The economics have changed fundamentally. AI translation of technical regulatory content — clinical summaries, ISS/ISE sections, CMC documentation — has reached a level of accuracy where expert review is calibration rather than correction.
What localization actually requires
Regulatory localization is not just translation. It includes:
Linguistic translation. Converting English clinical and scientific text to Japanese, German, French, Mandarin, or other required languages. AI handles this at a quality level that requires expert review of perhaps 10-20% of content, rather than full translation verification.
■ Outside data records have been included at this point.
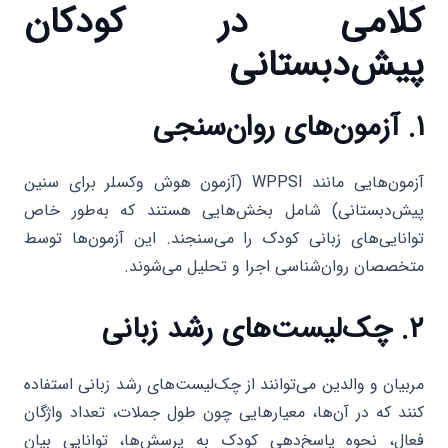
کلامی در کودکان
پیش‌دبستانی
۱. آزمون‌های روان‌سنجی
آزمون‌هایی مانند WPPSI (آزمون هوش وکسلر برای سنین
پیش‌دبستانی) شامل بخش‌هایی هستند که به‌طور خاص
توانایی‌های زبانی کودک را می‌سنجند. این آزمون‌ها توسط
متخصصان روان‌شناسی اجرا و تحلیل می‌شوند.
۲. چک‌لیست‌های رشد زبانی
مربیان و والدین می‌توانند از چک‌لیست‌های رشد زبانی استفاده
کنند که در آن‌ها، معیارهایی چون طول جملات، تعداد واژگان
فعال، نحوه پاسخ‌دهی کودک به پرسش‌ها، توانایی بیان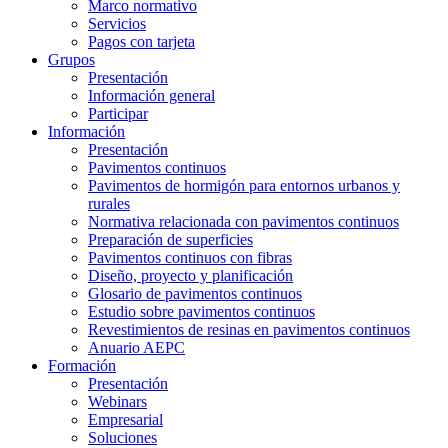
Marco normativo
Servicios
Pagos con tarjeta
Grupos
Presentación
Información general
Participar
Información
Presentación
Pavimentos continuos
Pavimentos de hormigón para entornos urbanos y
rurales
Normativa relacionada con pavimentos continuos
Preparación de superficies
Pavimentos continuos con fibras
Diseño, proyecto y planificación
Glosario de pavimentos continuos
Estudio sobre pavimentos continuos
Revestimientos de resinas en pavimentos continuos
Anuario AEPC
Formación
Presentación
Webinars
Empresarial
Soluciones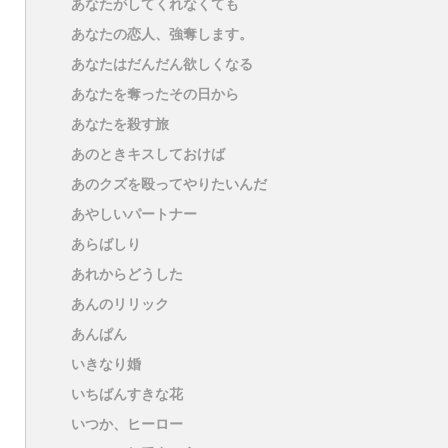
あなたがしてくれなくても
あなたの恋人、強奪します。
あなたはだんだん欲しくなる
あなたを奪ったその日から
あなたを殺す旅
あのときキスしておけば
あのクズを殴ってやりたいんだ
あやしいパートナー
あらばしり
あれからどうした
あんのリリック
あんぱん
いきなり婚
いちばんすきな花
いつか、ヒーロー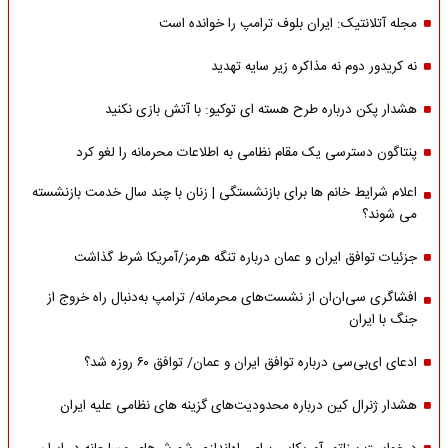
مجله آتلانتیک: ایران بلوف ترامپ را خوانده است
نه کریدور دوم نه مذاکره زیر سایه تهدید
هشدار پکن درباره طرح هسته ای توکیو: با آتش بازی نکنید
پنتاگون دسترسی یک مقام نظامی به اطلاعات محرمانه را لغو کرد
اعلام شرایط خانم ها برای بازنشستگی | زنان با چند سال خدمت بازنشسته
می شوند؟
جزئیات توافق ایران و عمان درباره تنگه هرمز/آمریکا شرط گذاشت
افشاگری سی‌ان‌ان از نشست‌های محرمانه/ ترامپ به‌دنبال راه خروج از
جنگ با ایران
ادعای ای‌بی‌سی درباره توافق ایران و عمان/ توافق ۶۰ روزه شد؟
هشدار ژنرال کین درباره محدودیت‌های گزینه های نظامی علیه ایران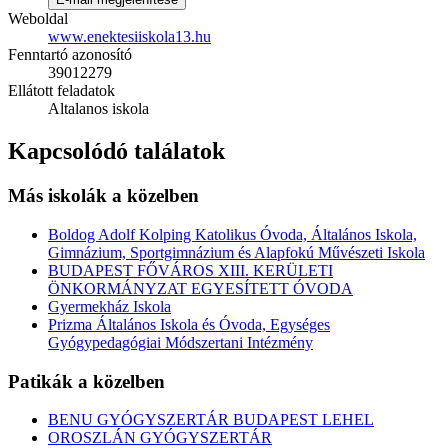
Weboldal
www.enektesiiskola13.hu
Fenntartó azonosító
39012279
Ellátott feladatok
Altalanos iskola
Kapcsolódó találatok
Más iskolák a közelben
Boldog Adolf Kolping Katolikus Óvoda, Általános Iskola,
Gimnázium, Sportgimnázium és Alapfokú Művészeti Iskola
BUDAPEST FŐVÁROS XIII. KERÜLETI
ÖNKORMÁNYZAT EGYESÍTETT ÓVODA
Gyermekház Iskola
Prizma Általános Iskola és Óvoda, Egységes
Gyógypedagógiai Módszertani Intézmény
Patikák a közelben
BENU GYÓGYSZERTÁR BUDAPEST LEHEL
OROSZLÁN GYÓGYSZERTÁR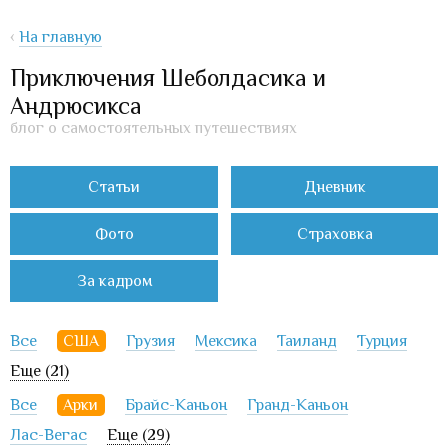
‹
На главную
Приключения Шеболдасика и
Андрюсикса
блог о самостоятельных путешествиях
Статьи
Дневник
Фото
Страховка
За кадром
Все
США
Грузия
Мексика
Таиланд
Турция
Еще (21)
Все
Арки
Брайс-Каньон
Гранд-Каньон
Лас-Вегас
Еще (29)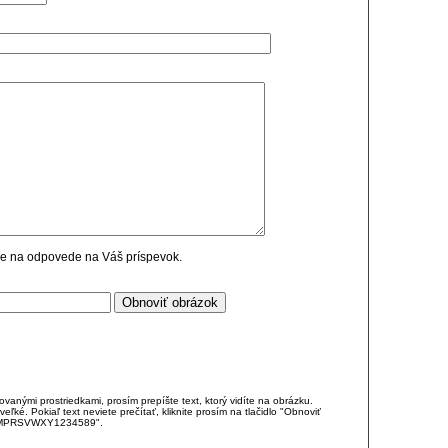
cie na odpovede na Váš príspevok.
anými prostriedkami, prosím prepíšte text, ktorý vidíte na obrázku.
é. Pokiaľ text neviete prečítať, kliknite prosím na tlačidlo "Obnoviť
DJKMPRSVWXY1234589".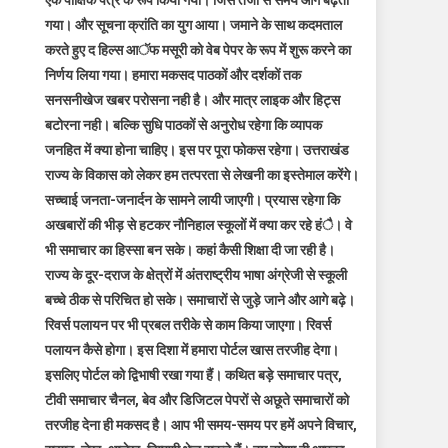
एक पाक्षिक पत्र के रूप किया गया। जिस तेजी से समय आगे बढ़ता
गया। और सूचना क्रांति का युग आया। जमाने के साथ कदमताल
करते हुए द हिल्स आॅफ मसूरी को वेब पेपर के रूप में शुरू करने का
निर्णय लिया गया। हमारा मकसद पाठकों और दर्शकों तक
सनसनीखेज खबर परोसना नही है। और मात्र लाइक और हिट्स
बटोरना नही। बल्कि सुधि पाठकों से अनुरोध रहेगा कि व्यापक
जनहित में क्या होना चाहिए। इस पर पूरा फोकस रहेगा। उत्तराखंड
राज्य के विकास को लेकर हम तत्परता से लेखनी का इस्तेमाल करेंगे।
सच्चाई जनता-जनार्दन के सामने लायी जाएगी। प्रयास रहेगा कि
अखबारों की भीड़ से हटकर नौनिहाल स्कूलों में क्या कर रहे हंै। वे
भी समाचार का हिस्सा बन सके। कहां कैसी शिक्षा दी जा रही है।
राज्य के दूर-दराज के क्षेत्रों में अंतराष्ट्रीय भाषा अंग्रेजी से स्कूली
बच्चे ठीक से परिचित हो सके। समाचारों से जुड़े जाने और आगे बढ़े।
रिवर्स पलायन पर भी प्रबल तरीके से काम किया जाएगा। रिवर्स
पलायन कैसे होगा। इस दिशा में हमारा पोर्टल खास तरजीह देगा।
इसलिए पोर्टल को द्विभाषी रखा गया हैं। कथित बड़े समाचार पत्र,
टीवी समाचार चैनल, बेव और डिजिटल पेपरों से अछूते समाचारों को
तरजीह देना ही मकसद है। आप भी समय-समय पर हमें अपने विचार,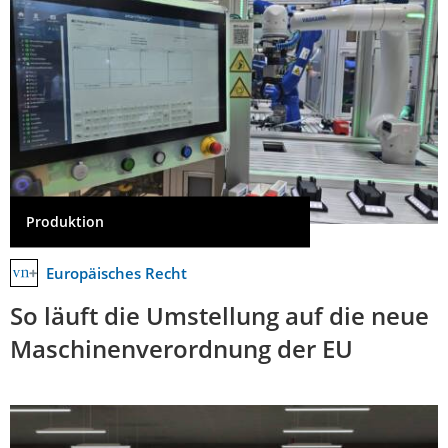
Produktion
Europäisches Recht
So läuft die Umstellung auf die neue
Maschinenverordnung der EU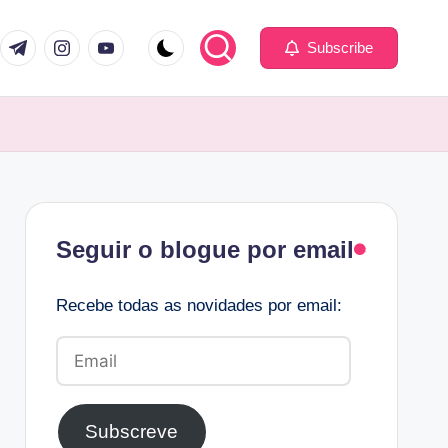
com
er.com
t.me
instagram.com
youtube.com
Subscribe
Facebook
Seguir o blogue por email
Recebe todas as novidades por email:
Email
Subscreve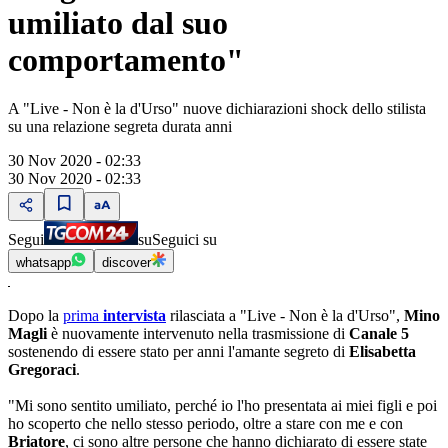
umiliato dal suo
comportamento"
A "Live - Non è la d'Urso" nuove dichiarazioni shock dello stilista
su una relazione segreta durata anni
30 Nov 2020 - 02:33
30 Nov 2020 - 02:33
Segui
su
Seguici su
whatsapp
discover
Dopo la
prima
intervista
rilasciata a "Live - Non è la d'Urso",
Mino
Magli
è nuovamente intervenuto nella trasmissione di
Canale 5
sostenendo di essere stato per anni l'amante segreto di
Elisabetta
Gregoraci
.
"Mi sono sentito umiliato, perché io l'ho presentata ai miei figli e poi
ho scoperto che nello stesso periodo, oltre a stare con me e con
Briatore
, ci sono altre persone che hanno dichiarato di essere state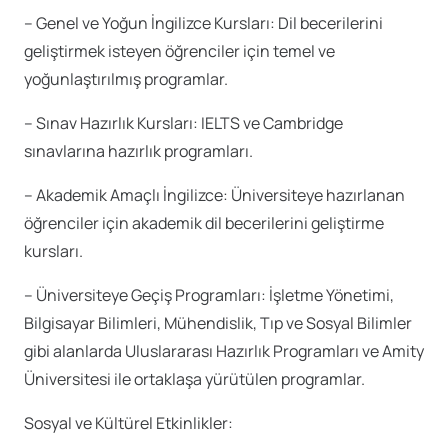
– Genel ve Yoğun İngilizce Kursları: Dil becerilerini
geliştirmek isteyen öğrenciler için temel ve
yoğunlaştırılmış programlar.
– Sınav Hazırlık Kursları: IELTS ve Cambridge
sınavlarına hazırlık programları.
– Akademik Amaçlı İngilizce: Üniversiteye hazırlanan
öğrenciler için akademik dil becerilerini geliştirme
kursları.
– Üniversiteye Geçiş Programları: İşletme Yönetimi,
Bilgisayar Bilimleri, Mühendislik, Tıp ve Sosyal Bilimler
gibi alanlarda Uluslararası Hazırlık Programları ve Amity
Üniversitesi ile ortaklaşa yürütülen programlar.
Sosyal ve Kültürel Etkinlikler: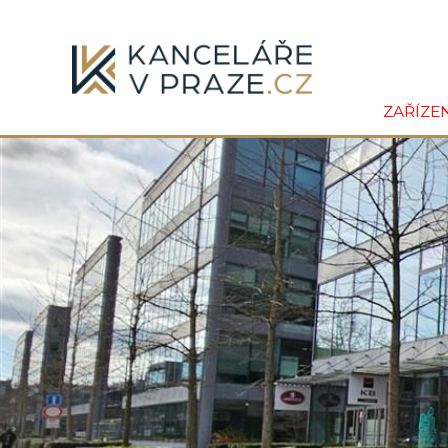
ZAŘÍZE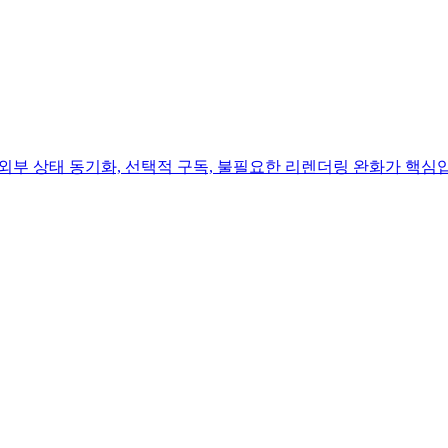
React 외부 상태 동기화, 선택적 구독, 불필요한 리렌더링 완화가 핵심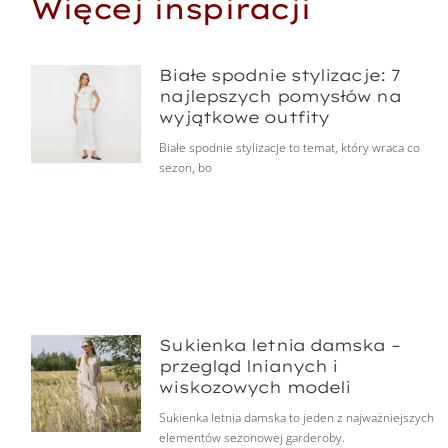
Więcej inspiracji
Białe spodnie stylizacje: 7
najlepszych pomysłów na
wyjątkowe outfity
Białe spodnie stylizacje to temat, który wraca co
sezon, bo
Sukienka letnia damska –
przegląd lnianych i
wiskozowych modeli
Sukienka letnia damska to jeden z najważniejszych
elementów sezonowej garderoby.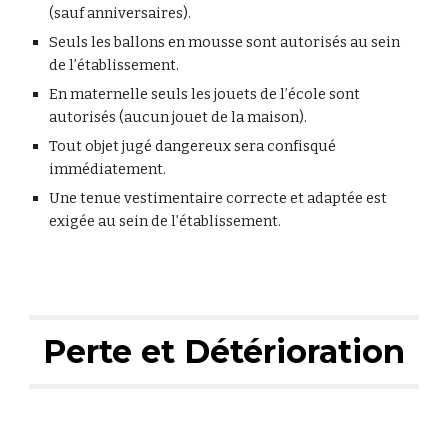
(sauf anniversaires).
Seuls les ballons en mousse sont autorisés au sein
de l’établissement.
En maternelle seuls les jouets de l’école sont
autorisés (aucun jouet de la maison).
Tout objet jugé dangereux sera confisqué
immédiatement.
Une tenue vestimentaire correcte et adaptée est
exigée au sein de l’établissement.
Perte et Détérioration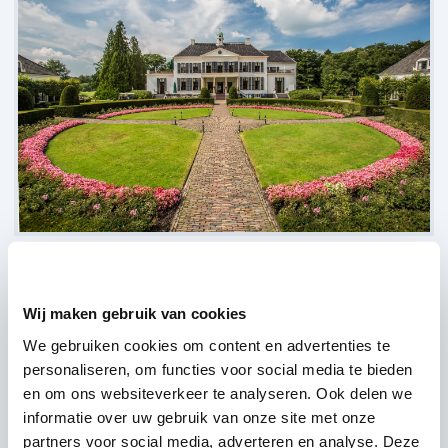
Kasteel Engelenburg,
Brummen
(
12 reviews over onze DJ's
)
Wij maken gebruik van cookies
We gebruiken cookies om content en advertenties te
personaliseren, om functies voor social media te bieden
en om ons websiteverkeer te analyseren. Ook delen we
informatie over uw gebruik van onze site met onze
partners voor social media, adverteren en analyse. Deze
Regulatory convention adaptation. Different agencies have different conventions: units, reference ranges, statistical presentation formats, labeling language. An AI system trained on the relevant regulatory guidance can apply these conventions systematically.
Labeling adaptation. Approved labeling varies by jurisdiction — not just language but substantive content (indications, contraindications, warnings) may differ based on what each agency has accepted. AI can generate candidate regional labels based on the approved core dossier and regional precedents.
Administrative forms. Cover letters, application forms, fee forms — all jurisdiction-specific and all systematically completable by AI.
The localization workflow
With well-deployed AI localization:
- Core dossier sections are completed in English.
- AI generates translations for all target jurisdictions simultaneously.
- Regional regulatory experts review the strategic and high-risk sections for each jurisdiction.
- AI applies regulatory convention adaptations based on each jurisdiction's requirements.
- Final expert sign-off on the regional submission package.
A localization process that previously took four to six months now takes four to six weeks, with comparable or better quality because expert review is focused rather than diffuse.